(Beginning of COLLECTED MATERIAL)

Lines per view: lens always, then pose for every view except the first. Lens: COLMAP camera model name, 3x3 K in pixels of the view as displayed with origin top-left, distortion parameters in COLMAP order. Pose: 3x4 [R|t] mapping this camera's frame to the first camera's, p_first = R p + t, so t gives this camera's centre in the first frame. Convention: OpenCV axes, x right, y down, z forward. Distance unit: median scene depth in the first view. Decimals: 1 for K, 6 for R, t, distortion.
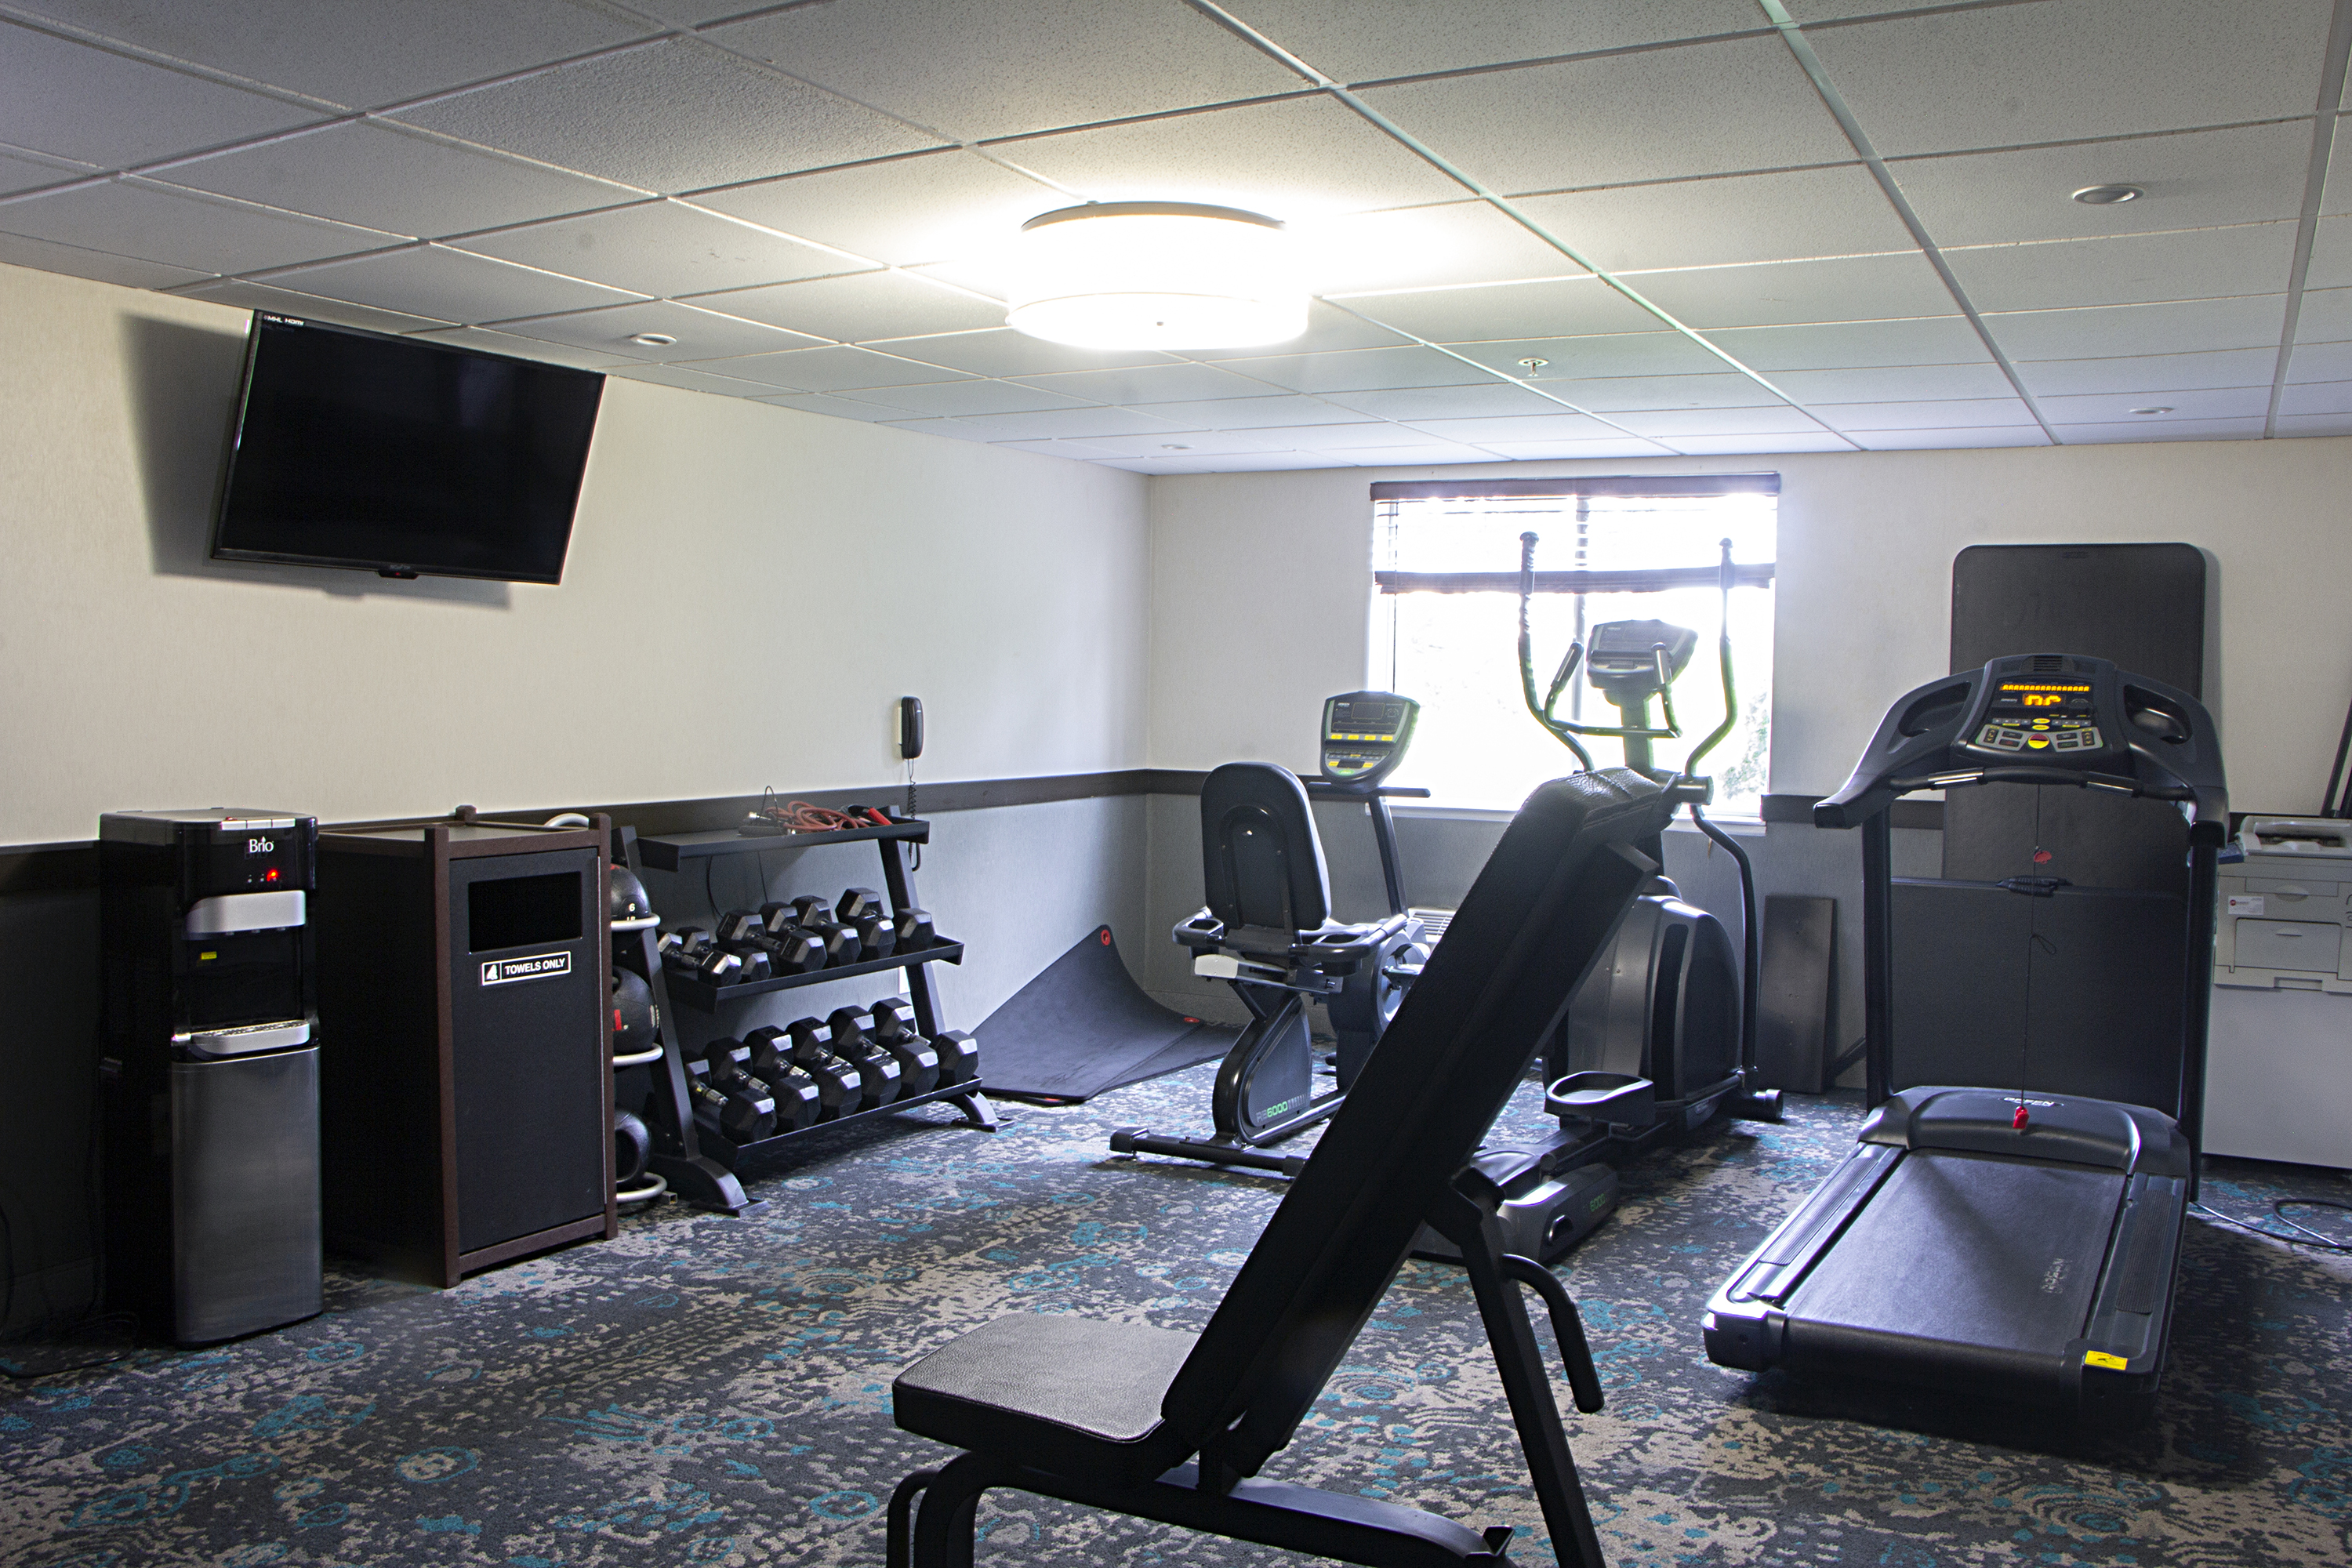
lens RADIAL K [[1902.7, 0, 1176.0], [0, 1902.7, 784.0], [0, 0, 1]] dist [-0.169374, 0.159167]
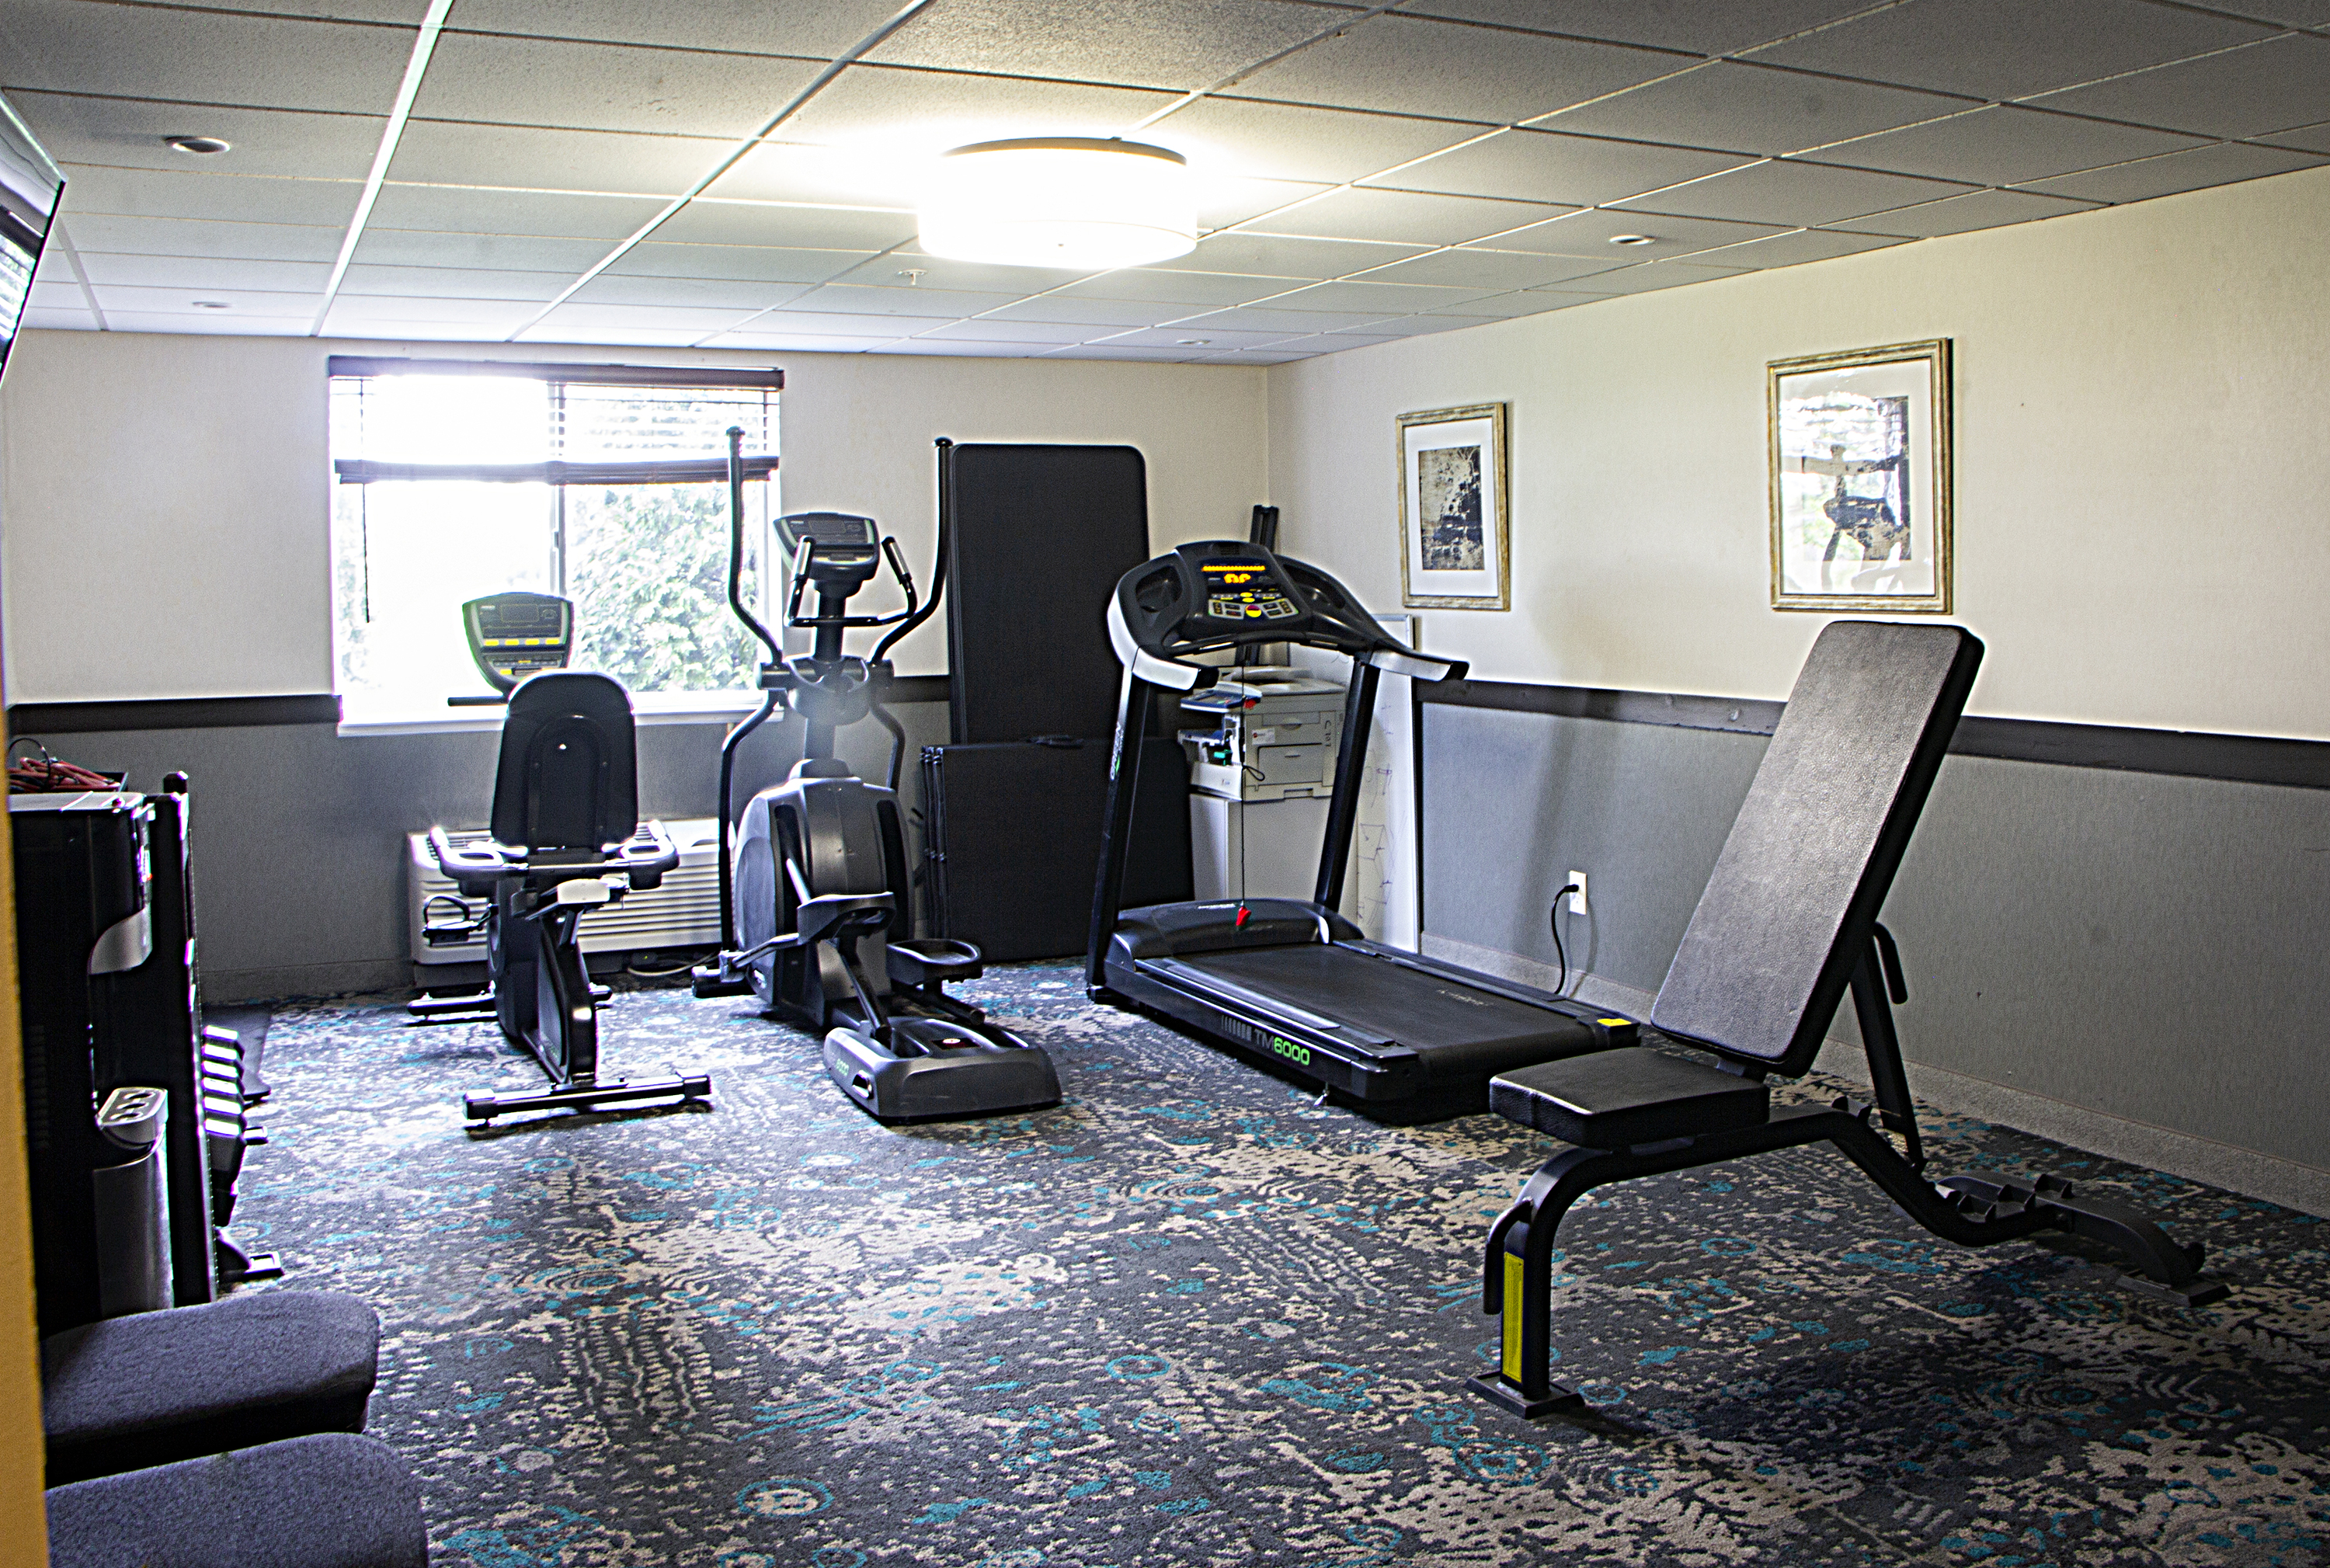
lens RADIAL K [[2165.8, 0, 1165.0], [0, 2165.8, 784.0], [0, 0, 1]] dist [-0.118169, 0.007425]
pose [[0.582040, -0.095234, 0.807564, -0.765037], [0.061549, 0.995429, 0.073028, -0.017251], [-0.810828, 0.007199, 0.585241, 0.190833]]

(End of COLLECTED MATERIAL)

## YOUR INSTRUCTIONS
Put every line of the material above into a numbered list, leaving out any blank lines and the pictures.

## ANSWER SPACE
1. Lines per view: lens always, then pose for every view except the first. Lens: COLMAP camera model name, 3x3 K in pixels of the view as displayed with origin top-left, distortion parameters in COLMAP order. Pose: 3x4 [R|t] mapping this camera's frame to the first camera's, p_first = R p + t, so t gives this camera's centre in the first frame. Convention: OpenCV axes, x right, y down, z forward. Distance unit: median scene depth in the first view. Decimals: 1 for K, 6 for R, t, distortion.
2. lens RADIAL K [[1902.7, 0, 1176.0], [0, 1902.7, 784.0], [0, 0, 1]] dist [-0.169374, 0.159167]
3. lens RADIAL K [[2165.8, 0, 1165.0], [0, 2165.8, 784.0], [0, 0, 1]] dist [-0.118169, 0.007425]
4. pose [[0.582040, -0.095234, 0.807564, -0.765037], [0.061549, 0.995429, 0.073028, -0.017251], [-0.810828, 0.007199, 0.585241, 0.190833]]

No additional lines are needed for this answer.